Detected change data:
========

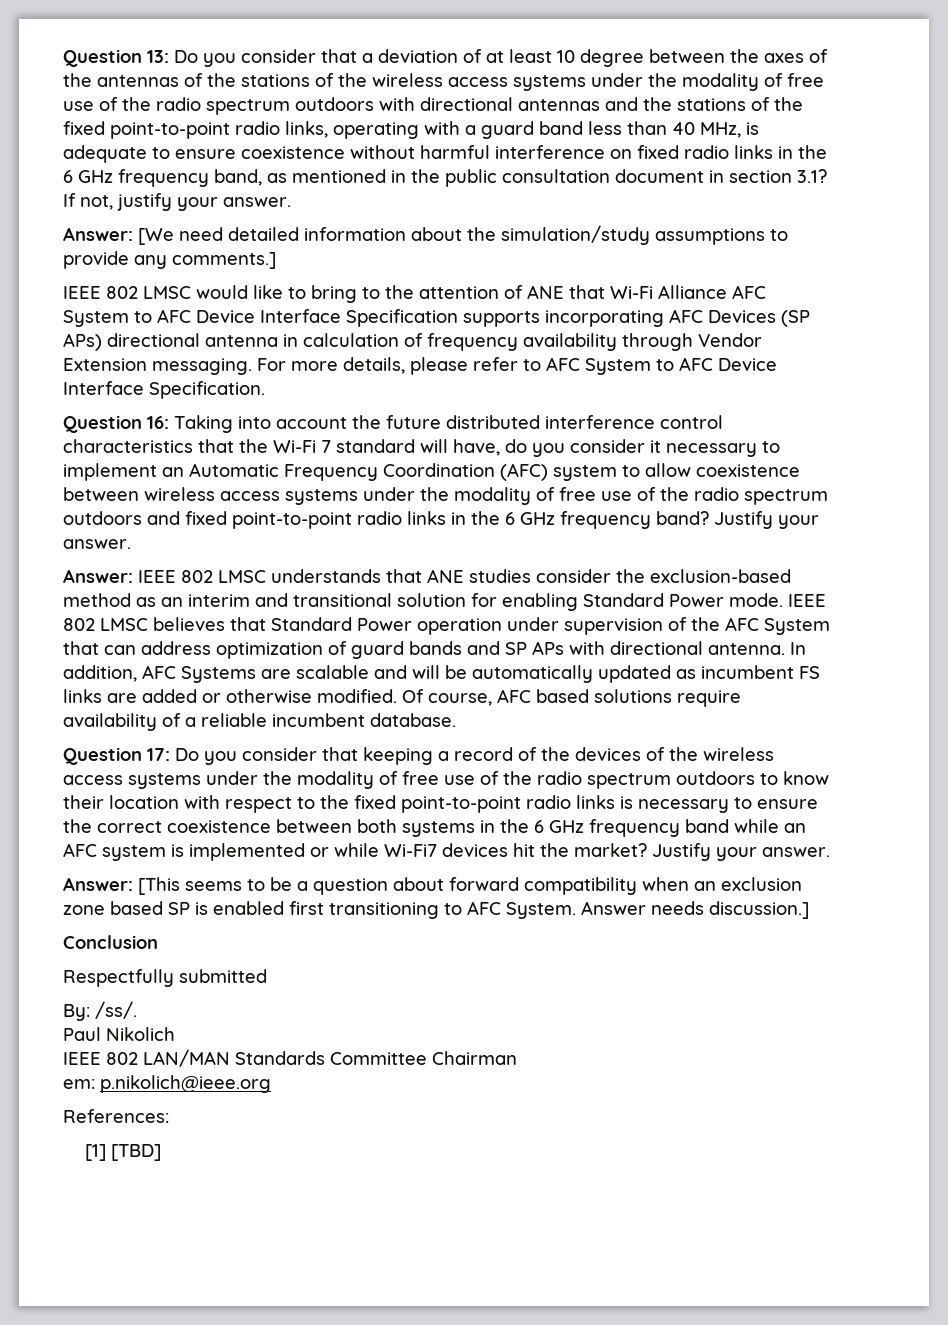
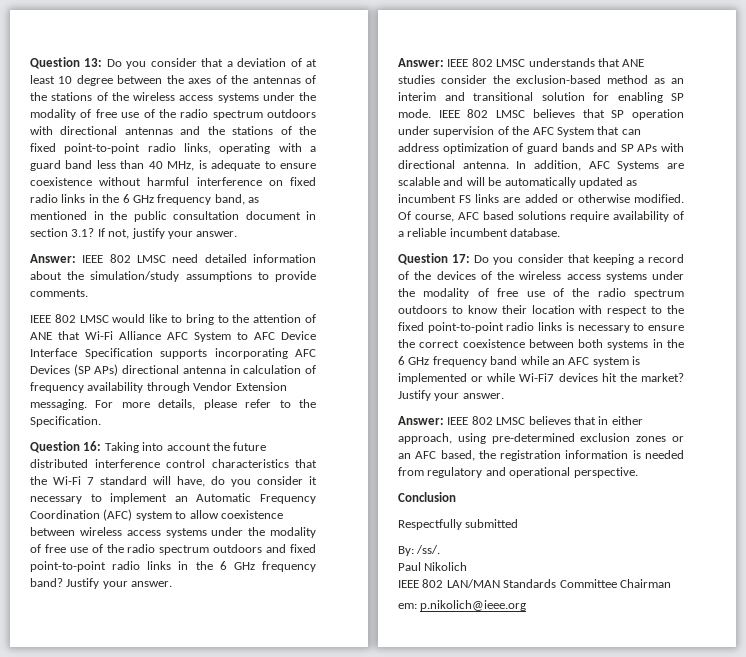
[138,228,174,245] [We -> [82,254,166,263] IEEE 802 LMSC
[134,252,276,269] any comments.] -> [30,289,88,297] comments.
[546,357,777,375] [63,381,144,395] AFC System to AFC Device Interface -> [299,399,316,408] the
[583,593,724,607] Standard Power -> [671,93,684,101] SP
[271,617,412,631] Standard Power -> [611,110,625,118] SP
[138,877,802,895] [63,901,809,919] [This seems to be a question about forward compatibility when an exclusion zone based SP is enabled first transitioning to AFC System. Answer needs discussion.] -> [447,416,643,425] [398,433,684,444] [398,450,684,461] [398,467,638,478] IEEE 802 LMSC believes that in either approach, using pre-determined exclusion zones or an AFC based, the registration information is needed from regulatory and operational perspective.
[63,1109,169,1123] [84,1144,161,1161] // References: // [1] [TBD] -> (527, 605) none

========

The answer should be an exact copy of the lines from the one containing "[583,593,724,607] Standard Power" through the last line of the entries, both included.

[583,593,724,607] Standard Power -> [671,93,684,101] SP
[271,617,412,631] Standard Power -> [611,110,625,118] SP
[138,877,802,895] [63,901,809,919] [This seems to be a question about forward compatibility when an exclusion zone based SP is enabled first transitioning to AFC System. Answer needs discussion.] -> [447,416,643,425] [398,433,684,444] [398,450,684,461] [398,467,638,478] IEEE 802 LMSC believes that in either approach, using pre-determined exclusion zones or an AFC based, the registration information is needed from regulatory and operational perspective.
[63,1109,169,1123] [84,1144,161,1161] // References: // [1] [TBD] -> (527, 605) none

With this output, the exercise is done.